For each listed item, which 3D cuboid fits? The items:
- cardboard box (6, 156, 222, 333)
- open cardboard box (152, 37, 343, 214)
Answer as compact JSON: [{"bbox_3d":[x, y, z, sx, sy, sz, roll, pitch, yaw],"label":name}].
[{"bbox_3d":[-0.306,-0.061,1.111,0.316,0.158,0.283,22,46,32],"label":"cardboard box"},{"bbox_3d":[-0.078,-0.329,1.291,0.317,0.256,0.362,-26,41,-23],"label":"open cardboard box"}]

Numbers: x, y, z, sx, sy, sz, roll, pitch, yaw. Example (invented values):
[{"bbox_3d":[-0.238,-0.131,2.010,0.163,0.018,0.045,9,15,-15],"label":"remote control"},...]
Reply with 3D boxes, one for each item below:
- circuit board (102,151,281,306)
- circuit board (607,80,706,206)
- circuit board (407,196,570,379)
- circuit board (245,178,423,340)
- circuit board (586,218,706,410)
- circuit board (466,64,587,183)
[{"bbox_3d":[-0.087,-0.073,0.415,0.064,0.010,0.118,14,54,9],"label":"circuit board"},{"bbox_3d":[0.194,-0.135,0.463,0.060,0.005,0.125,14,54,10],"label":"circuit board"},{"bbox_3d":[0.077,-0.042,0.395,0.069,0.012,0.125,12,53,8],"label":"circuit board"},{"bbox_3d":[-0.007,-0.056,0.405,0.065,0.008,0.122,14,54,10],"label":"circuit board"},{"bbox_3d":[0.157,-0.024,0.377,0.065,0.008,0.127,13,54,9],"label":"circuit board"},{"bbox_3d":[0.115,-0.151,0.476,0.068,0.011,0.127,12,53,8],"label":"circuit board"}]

....

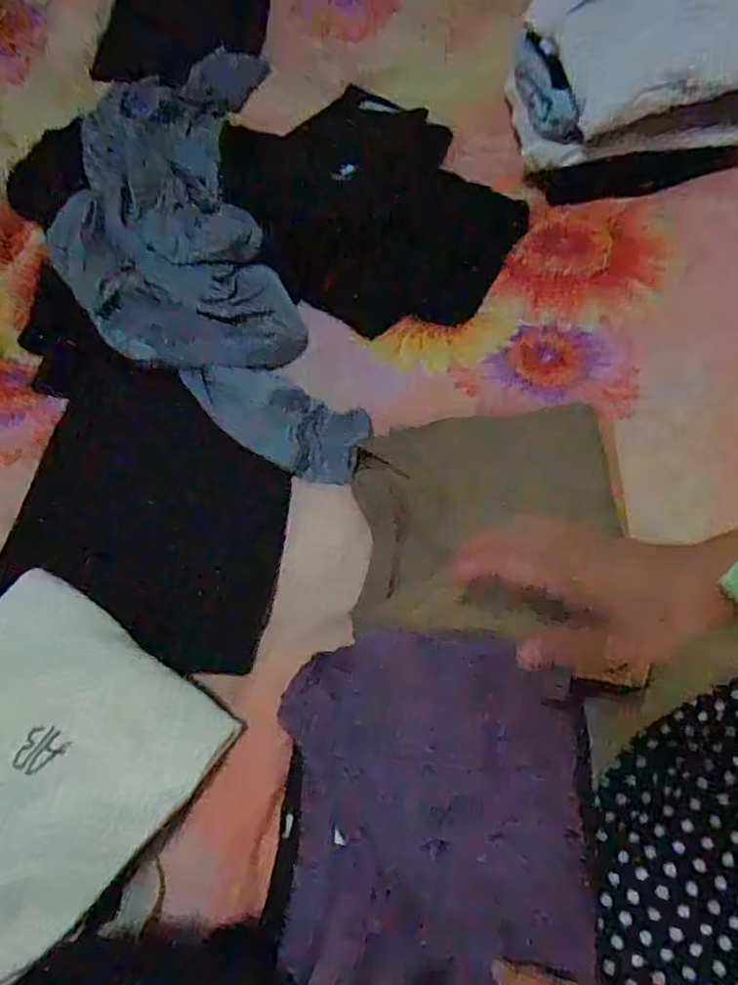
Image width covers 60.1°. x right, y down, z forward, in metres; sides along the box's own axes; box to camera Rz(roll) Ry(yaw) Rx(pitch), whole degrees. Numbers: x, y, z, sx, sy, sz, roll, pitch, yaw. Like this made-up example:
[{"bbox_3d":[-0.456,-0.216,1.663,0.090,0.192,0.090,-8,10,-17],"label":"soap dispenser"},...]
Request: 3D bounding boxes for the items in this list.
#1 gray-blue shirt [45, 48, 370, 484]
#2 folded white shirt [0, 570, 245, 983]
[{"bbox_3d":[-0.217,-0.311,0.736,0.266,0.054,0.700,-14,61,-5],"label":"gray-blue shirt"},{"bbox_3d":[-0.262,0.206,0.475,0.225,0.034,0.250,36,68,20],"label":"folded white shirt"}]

....

From the line containing "For each listed" down to the line containing "- open cardboard box (152, 37, 343, 214)" in the material above, reproduce every line exactly, including the two end lines.

For each listed item, which 3D cuboid fits? The items:
- cardboard box (6, 156, 222, 333)
- open cardboard box (152, 37, 343, 214)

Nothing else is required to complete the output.